Un vagabundo que escribe poemas en hojas de libreta que reparte por los bares, cuenta que un compañero suyo, científico en paro y también vagabundo como él desde hace muchos años, ha tenido una visión científica que nadie quiere escuchar ni publicar.
Ha descubierto, nada más y nada menos, que son los hombres quienes, al derramar cualquier tipo de sangre con sus manos y lavárselas mal, contagian a los animales y a todo el mundo. Parece ser que estos animales, después de una sumisión ensangrentada y miles de años de contagio e infección, se conjuran en granjas, bosques y selvas para hacer una revolución.
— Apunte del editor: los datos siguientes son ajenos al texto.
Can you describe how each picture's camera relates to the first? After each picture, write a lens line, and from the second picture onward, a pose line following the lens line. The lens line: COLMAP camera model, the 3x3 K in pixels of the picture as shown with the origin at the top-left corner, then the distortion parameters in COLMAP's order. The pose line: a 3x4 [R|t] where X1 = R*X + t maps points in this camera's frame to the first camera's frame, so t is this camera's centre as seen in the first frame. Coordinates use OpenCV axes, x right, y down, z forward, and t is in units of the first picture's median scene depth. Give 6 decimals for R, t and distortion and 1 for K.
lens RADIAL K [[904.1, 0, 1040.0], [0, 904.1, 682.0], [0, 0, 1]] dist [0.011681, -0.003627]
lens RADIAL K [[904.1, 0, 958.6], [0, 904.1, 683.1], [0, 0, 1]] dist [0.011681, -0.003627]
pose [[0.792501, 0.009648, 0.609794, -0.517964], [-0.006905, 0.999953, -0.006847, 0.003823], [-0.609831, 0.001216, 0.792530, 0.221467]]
Los animales conjurados anuncian en un manifiesto que quieren acabar de algún modo con la sangre que derraman los hombres, con esa sangre que contagia a todos los animales, a todo el mundo viviente, y que les contagia a ellos mismos, a quienes provocan el derramamiento: a esos hombres-animales y a sus descendientes, los hijos-animales contagiados, siglo tras siglo, por la animalidad y el derramamiento de sangre de los padres-animales.
Tal vez de este modo, manifiestan los conjurados, se consiga un día acabar con la sangre derramada y pueda oxigenarse la sangre futura de todos los animales, de todo el mundo.
Pero, a decir verdad, aún no saben cómo hacerlo.